Financial Markets Conduct Act 2013

Financial reporting - Accounting records

458: Period for which accounting records to be kept

You could also call this:

"Keep financial records for at least 7 years"

Illustration for Financial Markets Conduct Act 2013

You need to keep accounting records for a certain amount of time. You must keep them for at least 7 years after the later of the date the records are made or the date a transaction is completed. This rule applies to accounting records kept under this part of the law.

You can find more information about this rule by looking at the Financial Reporting (Amendments to Other Enactments) Act 2013 which changed this law on 1 April 2014. This law was also related to an older law, s 53C. It is important to keep these records for the required amount of time.

This text is automatically generated. It might be out of date or be missing some parts.
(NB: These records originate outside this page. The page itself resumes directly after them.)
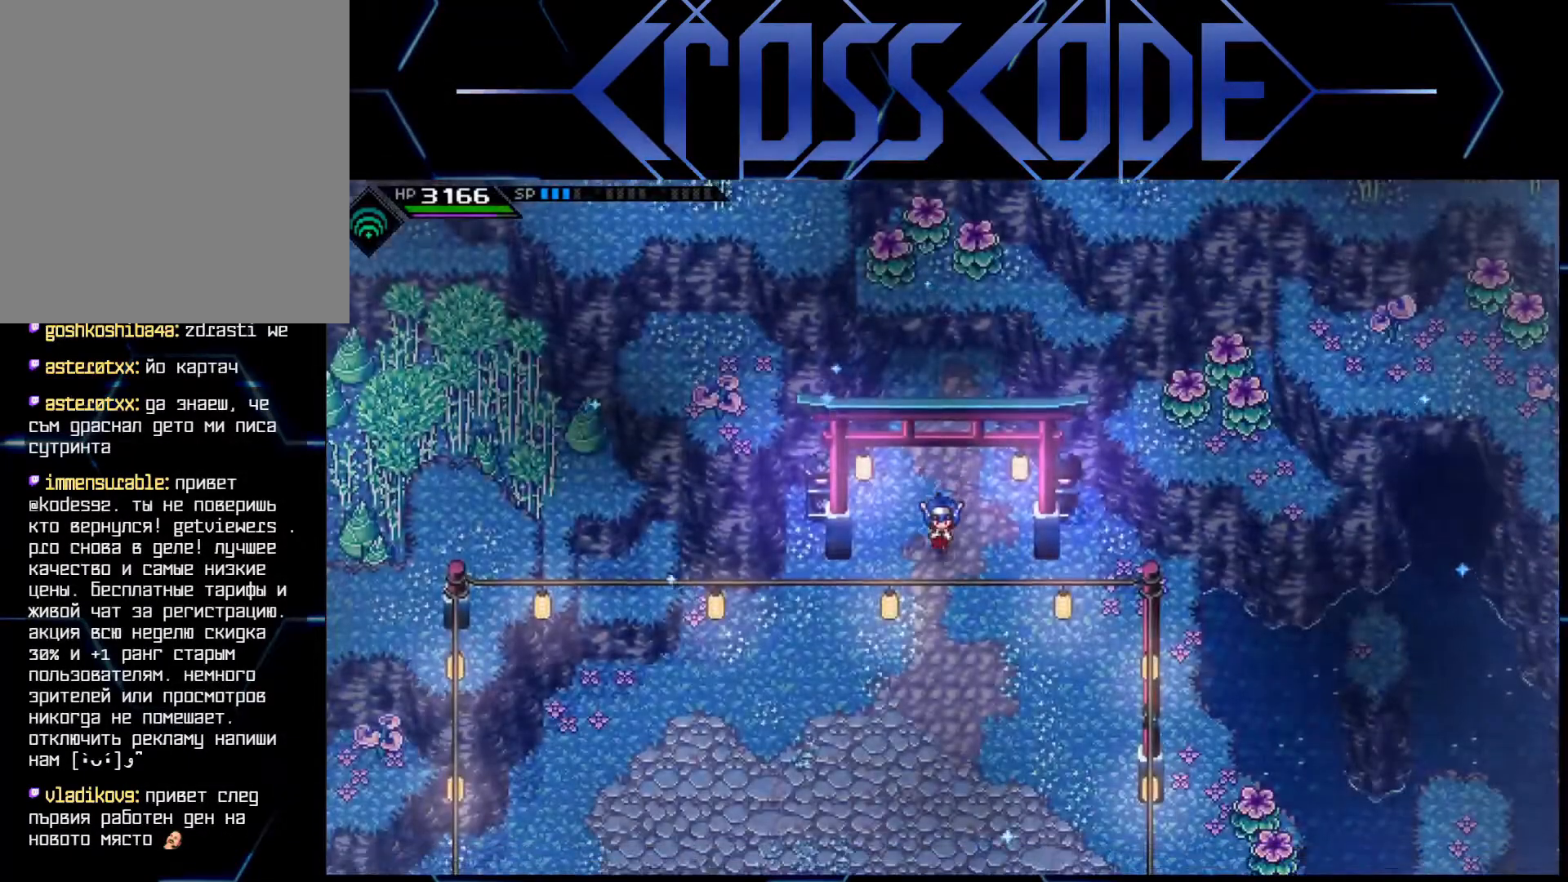
{"buttons": ["L2"], "left_stick": "right", "right_stick": "center", "events": [[300, "left_stick", "center"], [367, "L2", "down"], [483, "left_stick", "right"]]}
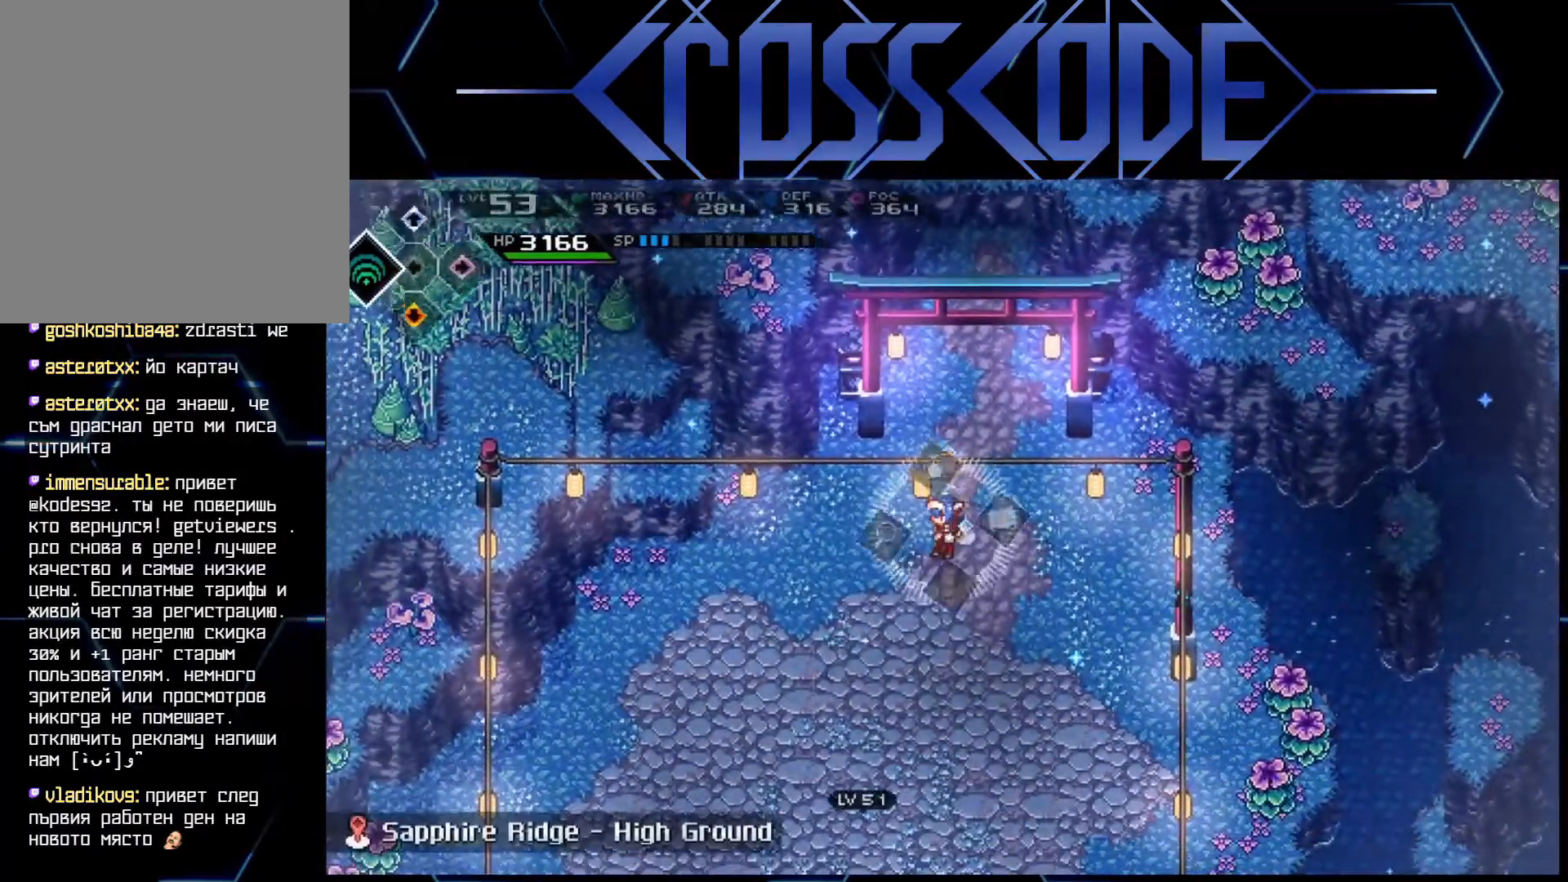
{"buttons": [], "left_stick": "center", "right_stick": "center", "events": [[100, "A", "down"], [100, "left_stick", "center"], [183, "A", "up"], [217, "L2", "up"]]}
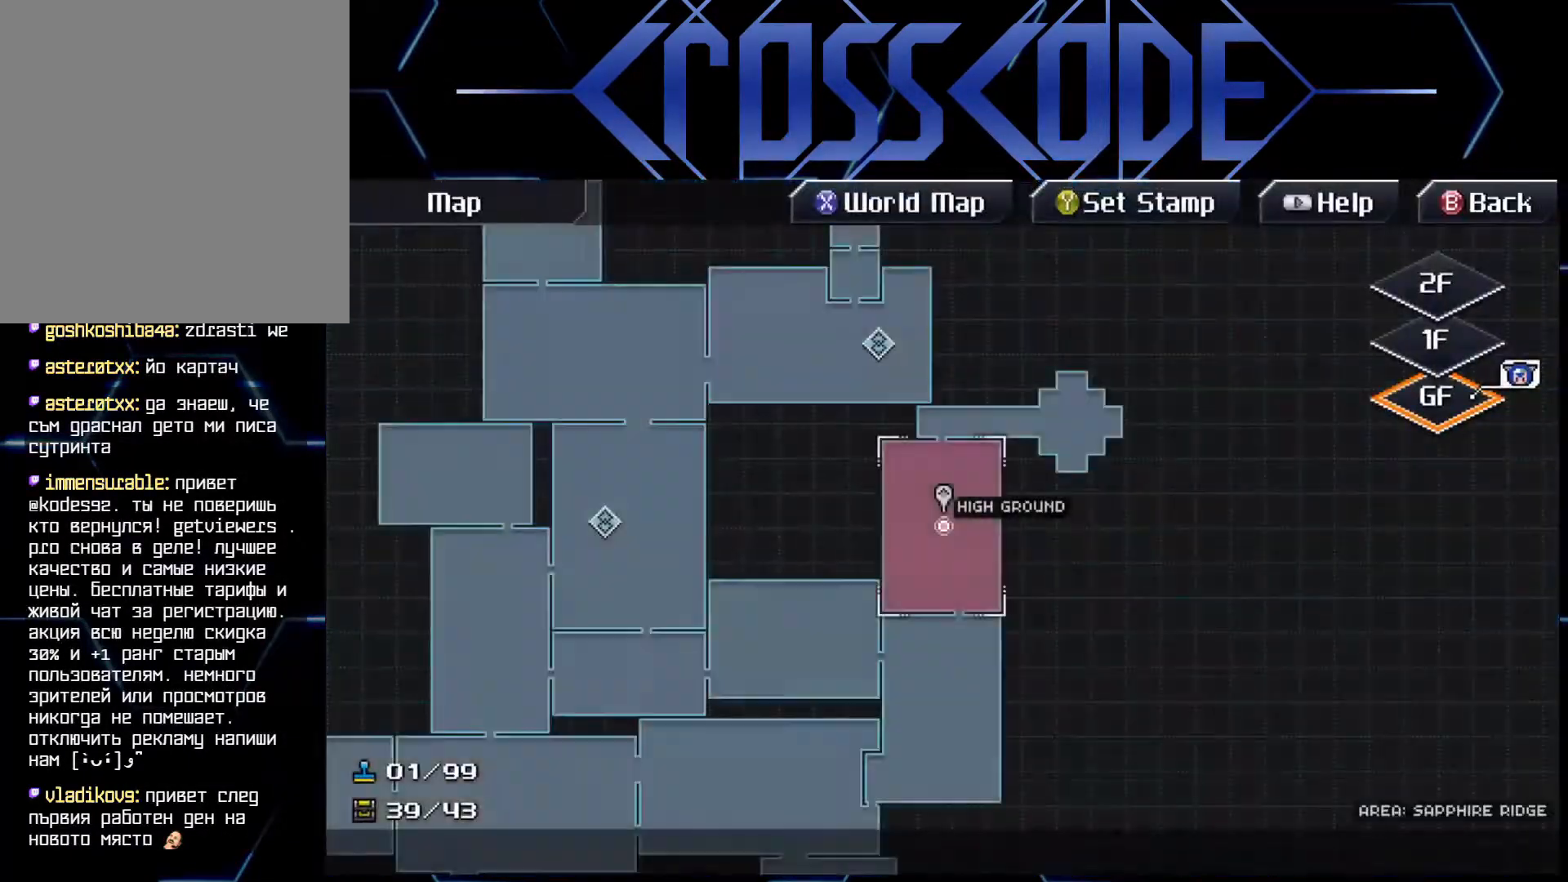
{"buttons": [], "left_stick": "down-left", "right_stick": "center", "events": [[350, "left_stick", "down"], [417, "left_stick", "down-left"]]}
Find out more about how we do this.

This page was last updated on

View the original legislation for this page at https://legislation.govt.nz/act/public/1986/0120/latest/link.aspx?id=DLM4702251.


Previous

457: Accounting records to be in English, or

"Keep your money records in English so you can understand them easily."


Next

459: Inspection of accounting records, or

"Letting people check your financial records"

Part 7Financial reporting
Accounting records

458Period for which accounting records to be kept

  1. Accounting records kept under this subpart, or copies of them, must be retained by the FMC reporting entity for a period of at least 7 years after the later of—

  2. the date the records are made; and
    1. the date of completion of the transaction to which the records relate.
      Compare
      Notes
      • Section 458: replaced, on , by section 48 of the Financial Reporting (Amendments to Other Enactments) Act 2013 (2013 No 102).